WORK INSTRUCTION:
With all images left out, restate the records below exactly as written.

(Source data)
================================

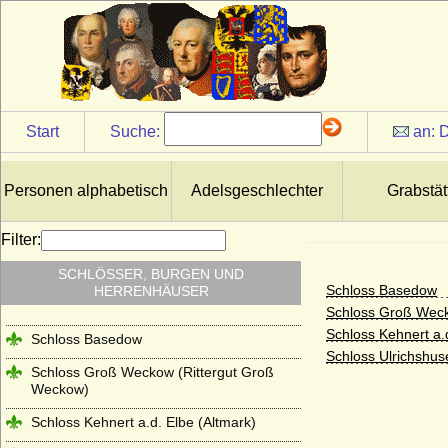
Start
Suche:
an:
D
Personen alphabetisch
Adelsgeschlechter
Grabstät
Filter:
SCHLÖSSER, BURGEN UND
Schloss Basedow
HERRENHÄUSER
Schloss Groß Weck
Schloss Kehnert a.
Schloss Basedow
Schloss Ulrichshus
Schloss Groß Weckow (Rittergut Groß
Weckow)
Schloss Kehnert a.d. Elbe (Altmark)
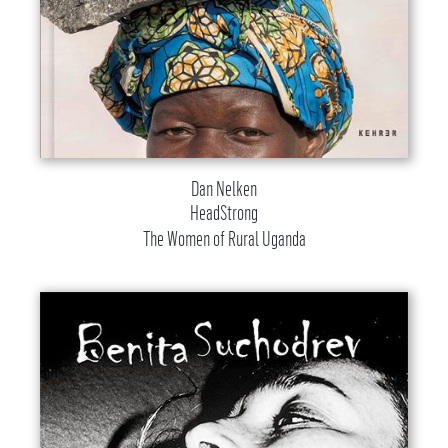
Dan Nelken
HeadStrong
The Women of Rural Uganda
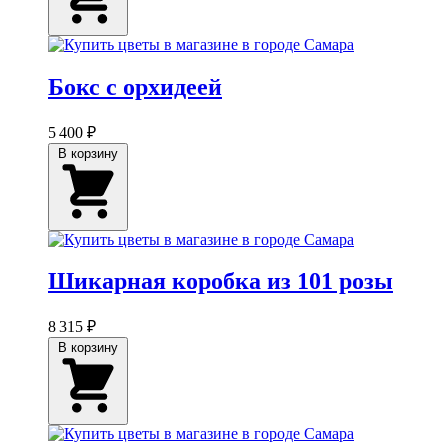
Бокс с орхидеей
5 400 ₽
В корзину
Шикарная коробка из 101 розы
8 315 ₽
В корзину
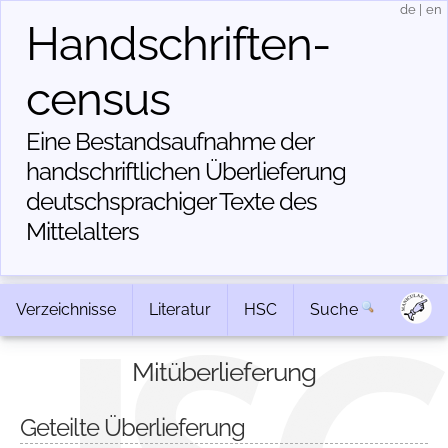
de
|
en
Handschriften­
census
Eine Bestandsaufnahme der
handschriftlichen Über­lieferung
deutschsprachiger Texte des
Mittelalters
Verzeichnisse
Literatur
HSC
Suche
Mitüberlieferung
Geteilte Überlieferung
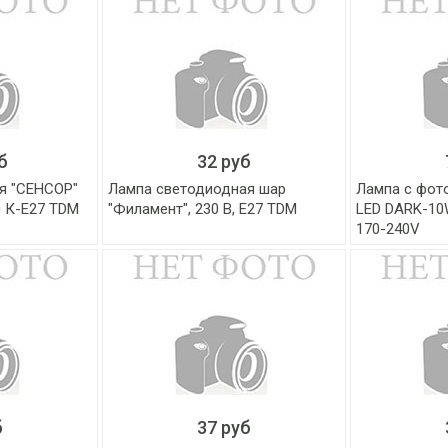
б
32 руб
я "СЕНСОР"
Лампа светодиодная шар
Лампа с фот
0 К-E27 TDM
"Филамент", 230 В, Е27 TDM
LED DARK-10
170-240V
б
37 руб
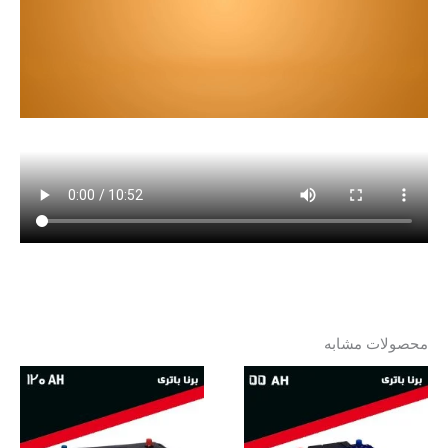
محصولات مشابه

================================

ANSWER SECTION:
Start
Suche:
an:
D
Personen alphabetisch
Adelsgeschlechter
Grabstät
Filter:
SCHLÖSSER, BURGEN UND
Schloss Basedow
HERRENHÄUSER
Schloss Groß Weck
Schloss Kehnert a.
Schloss Basedow
Schloss Ulrichshus
Schloss Groß Weckow (Rittergut Groß
Weckow)
Schloss Kehnert a.d. Elbe (Altmark)
Dan Nelken
HeadStrong
The Women of Rural Uganda
Бокс с орхидеей
5 400 ₽
В корзину
Шикарная коробка из 101 розы
8 315 ₽
В корзину
de
|
en
Handschriften­
census
Eine Bestandsaufnahme der
handschriftlichen Über­lieferung
deutschsprachiger Texte des
Mittelalters
Verzeichnisse
Literatur
HSC
Suche
Mitüberlieferung
Geteilte Überlieferung
б
32 руб
я "СЕНСОР"
Лампа светодиодная шар
Лампа с фот
0 К-E27 TDM
"Филамент", 230 В, Е27 TDM
LED DARK-10
170-240V
б
37 руб
محصولات مشابه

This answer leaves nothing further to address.